4 samsung evo 250GB sata drives <— I run supercache(Thanks Linus and Wendle, I’m a firm believer in tiered storage now. I used to run ramdrive programs for games, but then games got too damn big.)
1 intel 512gb nvme drive for its boot/OS
I wanted to move away from windows forever ago with the server. I couldn’t because of the raid card. So long as I didn’t have the areca card in the computer, I could replace motherboards, and cpu’s, and just pop the raidcard back in, and poof, data’s there. So it went from an old tyan K8WE that I got tired of replacing capacitors to an amd phenom x6 capable board(don’t recall, it burnt out on me), and finally the last which was somewhere around 2012 which ended up being its last for a long while. All running windows server 2008, yeah, I can hear the vomiting noises you’re making, it really is that bad. Anyways, I put Truenas core on it after poking it with a stick in a virtual machine and deciding ‘yup, this’ll do’ by making a fk’ load of 20gb drives in VMware, and tied it to the OS, toyed around with how the raid and sharing worked(it was at this point, I wanted to claw my eyes out, forgot how bitchy linux is on permissions, and not like good ol’ windows, like that corner prostitute who will open up to anyone, so long as you got the right password.), and so far as setting the computer, and Truenas up? It was so simple I was done before I knew it, and fighting the linux permissions to let me put the shit where I wanted it so /everyone/ on the lan saw /one/ spot to get their files, and it not have a hissy fit. When /that/ was all said and done; eight HGST 10tb drives in ZFS-2 whatever raid-6 is, and I had turned the 4 seagate Evo’s into 1TB of cache because fk it right? I started moving files!

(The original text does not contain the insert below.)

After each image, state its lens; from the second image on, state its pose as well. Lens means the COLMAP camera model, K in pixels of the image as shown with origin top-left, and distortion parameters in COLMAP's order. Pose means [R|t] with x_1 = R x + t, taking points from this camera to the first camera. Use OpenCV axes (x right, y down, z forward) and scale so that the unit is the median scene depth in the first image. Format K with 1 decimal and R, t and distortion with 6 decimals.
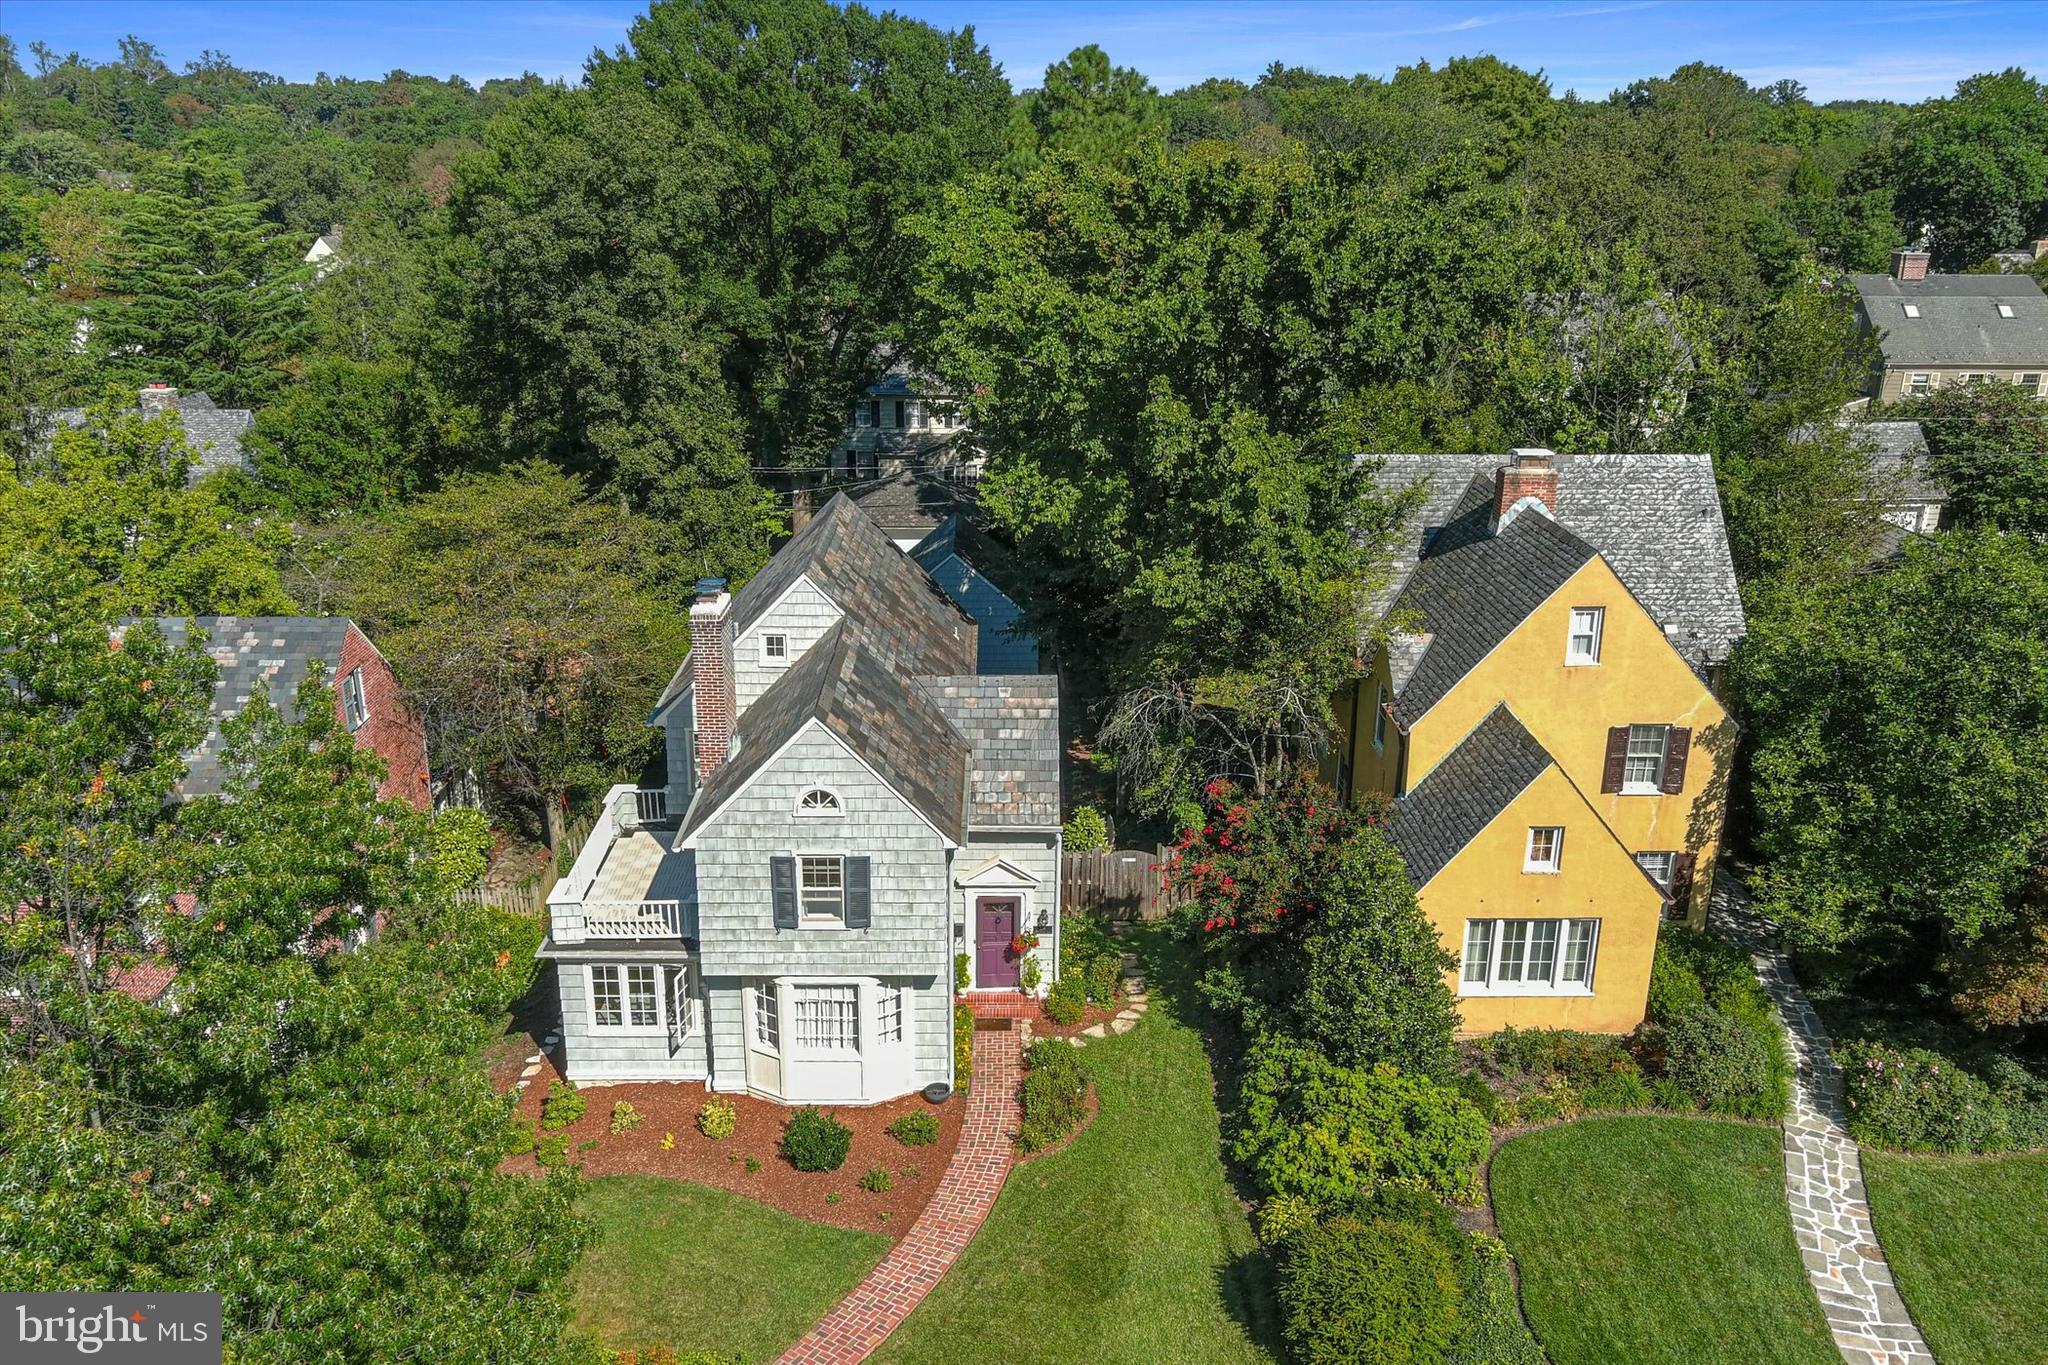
lens RADIAL K [[1565.9, 0, 1027.1], [0, 1565.9, 777.4], [0, 0, 1]] dist [0.007671, -0.005699]
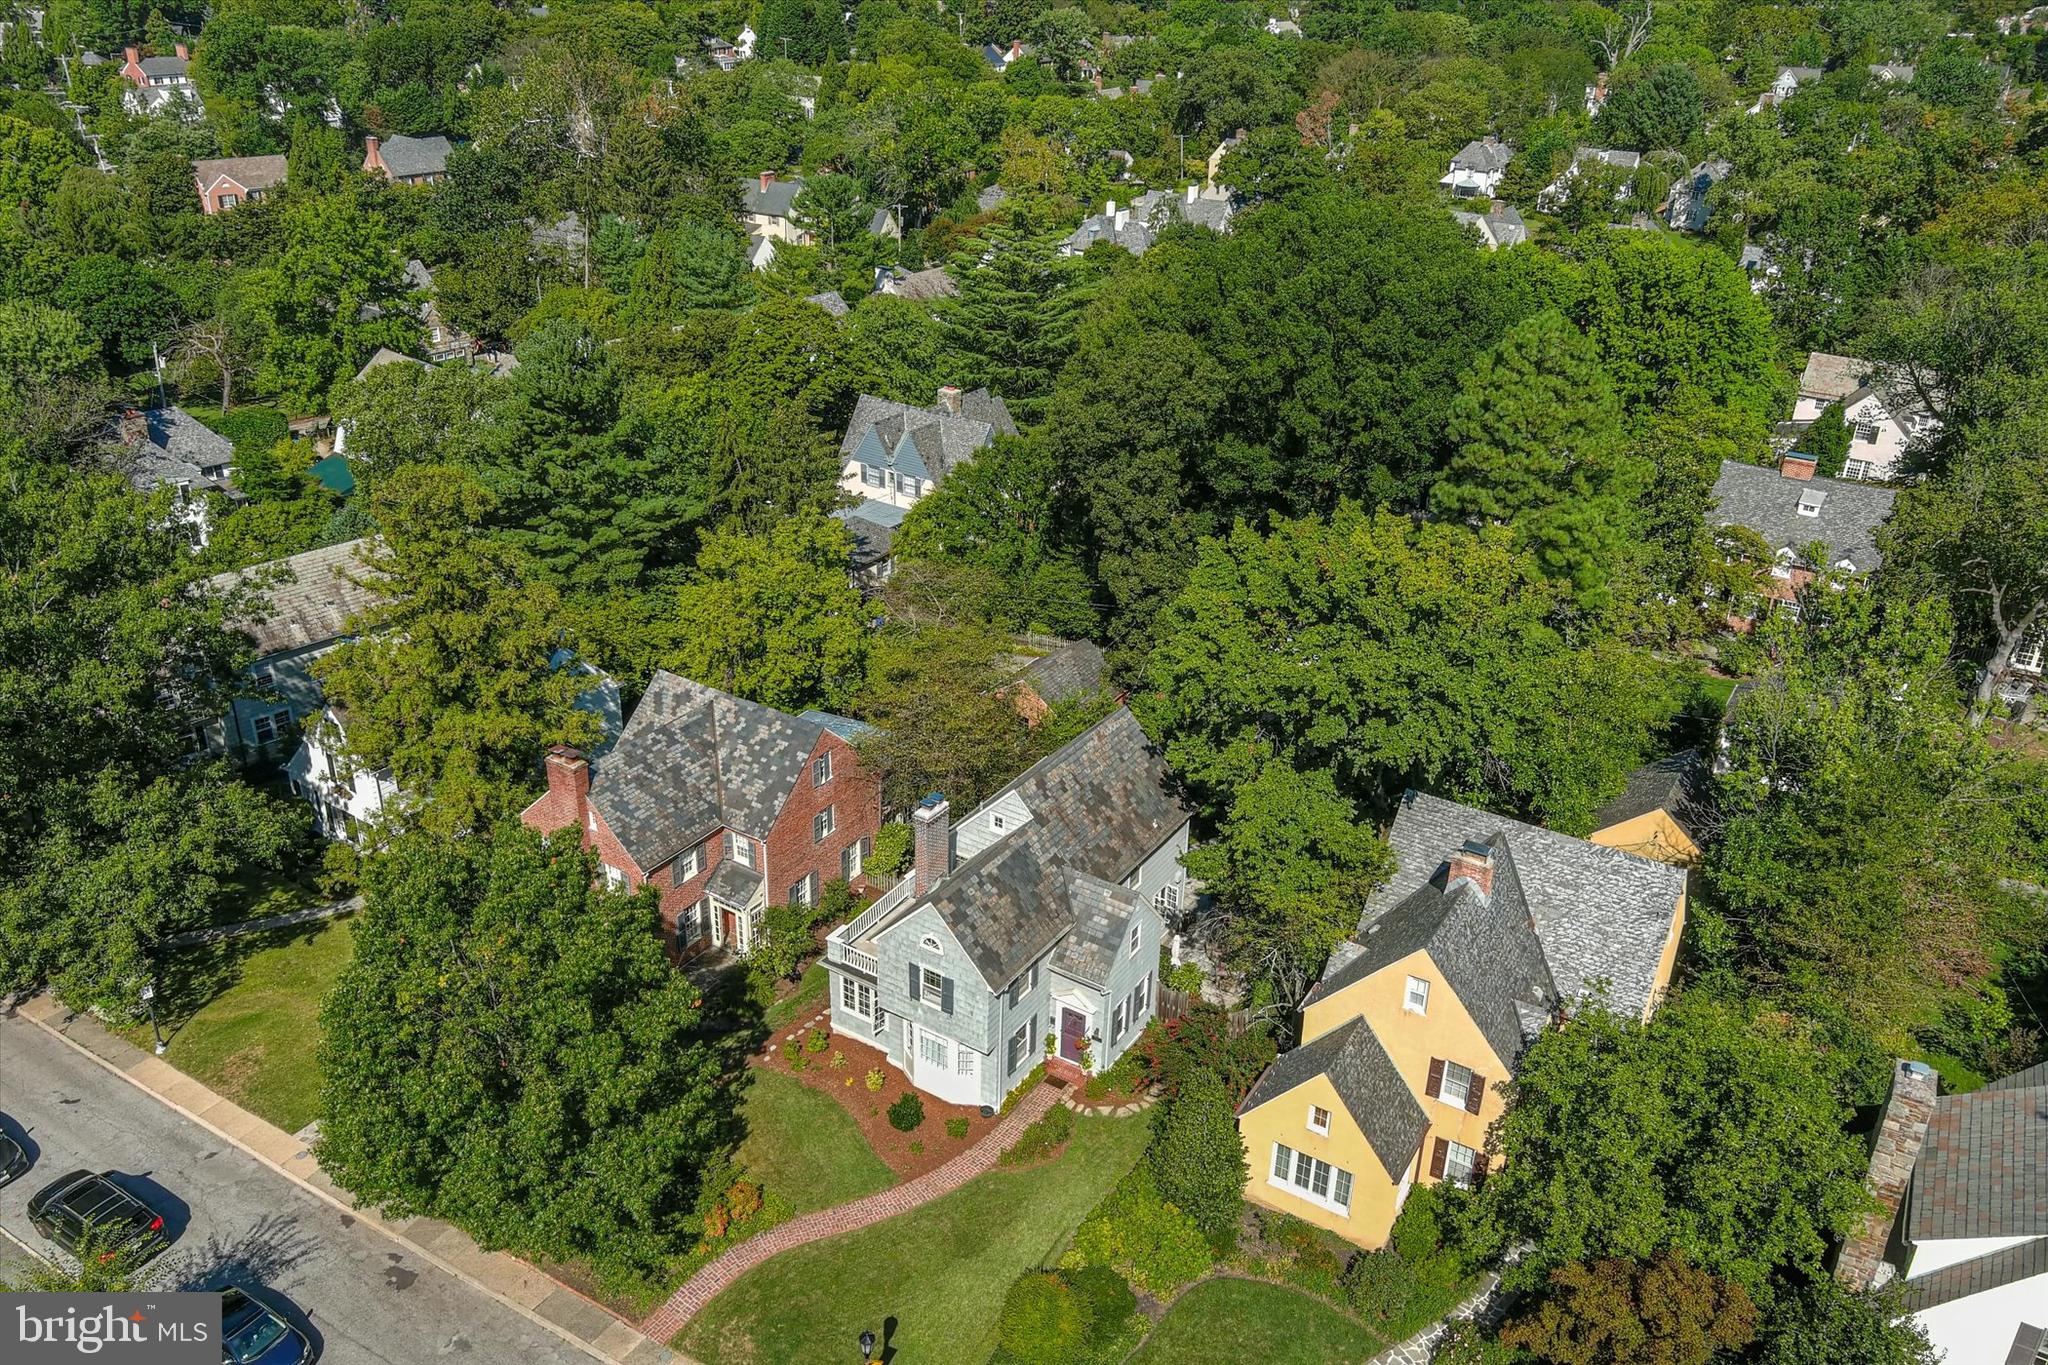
lens RADIAL K [[1565.9, 0, 1027.1], [0, 1565.9, 777.4], [0, 0, 1]] dist [0.007671, -0.005699]
pose [[0.826464, 0.280622, -0.488066, 0.692946], [-0.216954, 0.958713, 0.183851, -0.462294], [0.519508, -0.046058, 0.853223, -0.422116]]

Honestly this was my face seeing all of that.
WORTH IT!
I know! I know! The terabyte of Tier-2 CACHE drives, and TrueNas’s desire to use any and all ram to act as Tier-1 cache was doing /all/ the work! But hey! I couldn’t have RAM or FOUR random sata drives act as a cache drive in windows 2008 while jamming files into it with a boot! Let me have my poor man’s moment of maximum throughput bliss on crappy gigabit home network! And the fact things were working as advertised! -.- /s
But then… I /knew/ all of that had been cache, and that I was still dealing with a drive that was possibly going bad. So out of morbid curiosity, I grabbed something that wouldn’t be in ram, or cache.
And… wonky when pulling from server to any computer on the network… why can’t I get maximum throughput?! I even performed a smartctl –t long to all of the HDD’s! And I’ve got the logs of those if anyone wants them, however I can tell you right now, smartctl said passed for all eight drives. head desks repeatedly Why can’t I just have maximum throughput both ways? ARG! I’m /PRETTY FREAKING SURE/ I should be slammed to the maximum on my in and outs on that server over a single gigabit connection! So am I just a fk’ing idiot and missing something here? Or after all of this TL;DFR rant, is there actually a problem drive in there hamstringing the group for being ‘a touch slow’??? Arg this is so frustrating!